I am both geographically and gastronomically sufficiently detached from the whole situation to be able to simply take it at face value and enjoy it. However, in Great Haseley, Oxfordshire, home of The Plough, the issue will be of greater concern. The pub’s clientele will be largely local, many will know the chef in question, and the adverse PR that arises from these incidents (whether on a local or international scale) will be unlikely to do the business in question any good at all (even if Max Clifford did once say that “no publicity is bad publicity”, an opinion to which he clung tenaciously until his public arrest on suspicion of multiple sexual offences in December 2012 and is perhaps now revisiting).
It is vitally important that employers are able to control the messages and opinions that are published in their name. The potential damage to your brand and to your reputation is huge, and there are some simple preventative measures that can be used to prevent it happening.

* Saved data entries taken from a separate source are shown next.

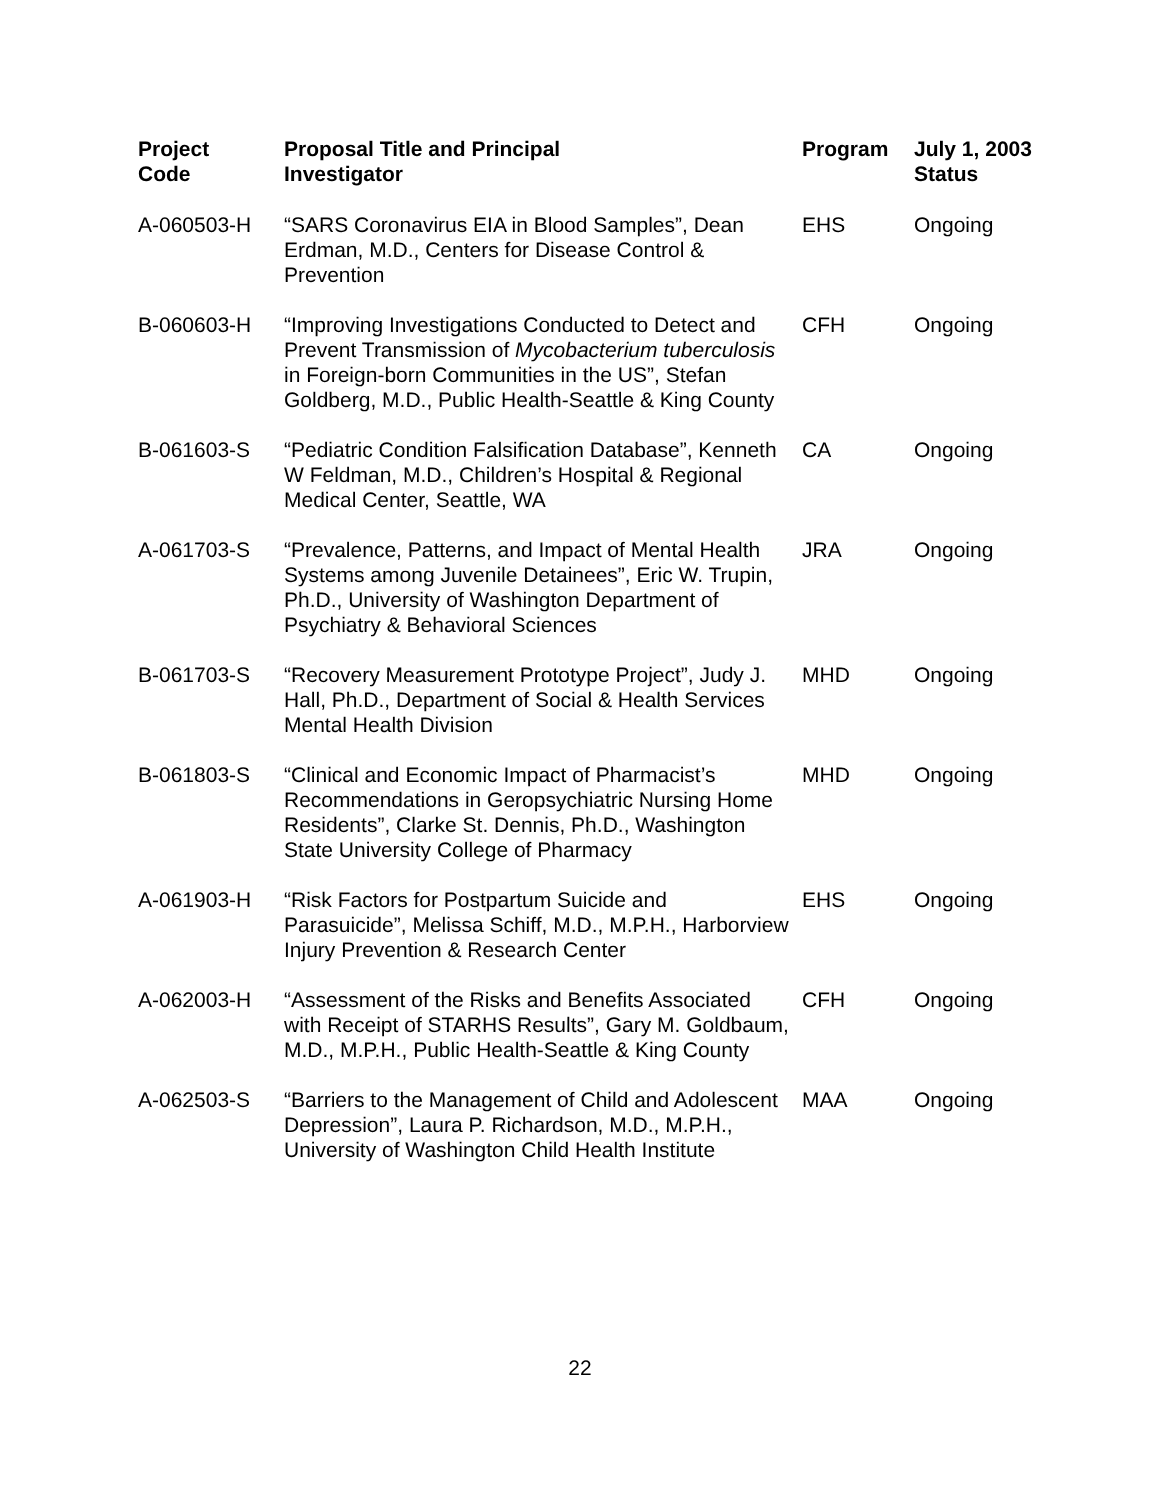| Project Code | Proposal Title and Principal Investigator | Program | July 1, 2003 Status |
| --- | --- | --- | --- |
| A-060503-H | “SARS Coronavirus EIA in Blood Samples”, Dean Erdman, M.D., Centers for Disease Control & Prevention | EHS | Ongoing |
| B-060603-H | “Improving Investigations Conducted to Detect and Prevent Transmission of Mycobacterium tuberculosis in Foreign-born Communities in the US”, Stefan Goldberg, M.D., Public Health-Seattle & King County | CFH | Ongoing |
| B-061603-S | “Pediatric Condition Falsification Database”, Kenneth W Feldman, M.D., Children’s Hospital & Regional Medical Center, Seattle, WA | CA | Ongoing |
| A-061703-S | “Prevalence, Patterns, and Impact of Mental Health Systems among Juvenile Detainees”, Eric W. Trupin, Ph.D., University of Washington Department of Psychiatry & Behavioral Sciences | JRA | Ongoing |
| B-061703-S | “Recovery Measurement Prototype Project”, Judy J. Hall, Ph.D., Department of Social & Health Services Mental Health Division | MHD | Ongoing |
| B-061803-S | “Clinical and Economic Impact of Pharmacist’s Recommendations in Geropsychiatric Nursing Home Residents”, Clarke St. Dennis, Ph.D., Washington State University College of Pharmacy | MHD | Ongoing |
| A-061903-H | “Risk Factors for Postpartum Suicide and Parasuicide”, Melissa Schiff, M.D., M.P.H., Harborview Injury Prevention & Research Center | EHS | Ongoing |
| A-062003-H | “Assessment of the Risks and Benefits Associated with Receipt of STARHS Results”, Gary M. Goldbaum, M.D., M.P.H., Public Health-Seattle & King County | CFH | Ongoing |
| A-062503-S | “Barriers to the Management of Child and Adolescent Depression”, Laura P. Richardson, M.D., M.P.H., University of Washington Child Health Institute | MAA | Ongoing |
22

1) Employers should ensure that they have both the skills and technological means to control their social media accounts, whether on Twitter, Facebook or any other site.
2) Make sure that more than one person has the password, so that if a bitter employee has access to the account, you can change the password pronto and limit any potential damage. However, that also means that (a) you should not dismiss both of them at the same time and (b) that you need to change the password before your dismissed employee does it for you.
3) Ensure that you have appropriate contractual clauses or policies on the use of social media – try to cover both employee responsibility during employment, and a requirement for them to hand over any passwords or other account information that they have on leaving. Not much help after the employee has already been given his cards, but potentially useful ammunition prior to that.
The Plough could well end up having a busier Christmas than usual, thanks to its new found notoriety, though there may well be a run on the fish, but don’t let your business take the same risk.